Records: Begin

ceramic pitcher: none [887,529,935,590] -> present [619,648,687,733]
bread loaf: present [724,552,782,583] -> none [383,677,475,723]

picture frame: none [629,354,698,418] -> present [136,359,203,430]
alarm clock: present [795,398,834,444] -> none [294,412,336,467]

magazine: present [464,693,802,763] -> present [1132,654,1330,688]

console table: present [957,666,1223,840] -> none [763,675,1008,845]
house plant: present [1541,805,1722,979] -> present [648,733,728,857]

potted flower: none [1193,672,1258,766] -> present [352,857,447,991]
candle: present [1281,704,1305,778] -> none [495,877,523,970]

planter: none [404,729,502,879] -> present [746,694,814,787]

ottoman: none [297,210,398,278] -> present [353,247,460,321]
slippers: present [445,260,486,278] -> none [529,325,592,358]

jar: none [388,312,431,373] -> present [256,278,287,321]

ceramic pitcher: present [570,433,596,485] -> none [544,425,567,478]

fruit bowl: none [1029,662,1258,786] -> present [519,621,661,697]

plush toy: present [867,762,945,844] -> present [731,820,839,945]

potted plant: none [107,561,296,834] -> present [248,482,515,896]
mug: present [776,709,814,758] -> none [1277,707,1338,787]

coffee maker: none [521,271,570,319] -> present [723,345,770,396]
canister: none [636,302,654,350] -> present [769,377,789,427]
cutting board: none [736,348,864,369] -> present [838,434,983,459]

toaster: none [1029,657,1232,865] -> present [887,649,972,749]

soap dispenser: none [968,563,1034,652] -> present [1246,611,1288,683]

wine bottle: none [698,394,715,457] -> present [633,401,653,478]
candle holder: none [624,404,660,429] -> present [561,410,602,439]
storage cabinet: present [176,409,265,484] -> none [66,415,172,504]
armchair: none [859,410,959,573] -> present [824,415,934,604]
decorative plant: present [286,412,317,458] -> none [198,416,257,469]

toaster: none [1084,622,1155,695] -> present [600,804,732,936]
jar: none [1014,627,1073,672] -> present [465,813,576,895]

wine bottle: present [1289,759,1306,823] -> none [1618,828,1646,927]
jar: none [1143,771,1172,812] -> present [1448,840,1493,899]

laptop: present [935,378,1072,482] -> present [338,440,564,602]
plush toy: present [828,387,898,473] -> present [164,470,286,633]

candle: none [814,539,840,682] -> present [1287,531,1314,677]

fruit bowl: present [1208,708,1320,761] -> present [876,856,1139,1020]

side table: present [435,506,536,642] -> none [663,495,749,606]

Records: End

> **What is being asked**
In the listing above, find the line with "house plant: present" and the line with "jar: none [388,312,431,373]"; set down exactly those two lines and every line between them, nothing more.

> **Result of this exercise**
house plant: present [1541,805,1722,979] -> present [648,733,728,857]

potted flower: none [1193,672,1258,766] -> present [352,857,447,991]
candle: present [1281,704,1305,778] -> none [495,877,523,970]

planter: none [404,729,502,879] -> present [746,694,814,787]

ottoman: none [297,210,398,278] -> present [353,247,460,321]
slippers: present [445,260,486,278] -> none [529,325,592,358]

jar: none [388,312,431,373] -> present [256,278,287,321]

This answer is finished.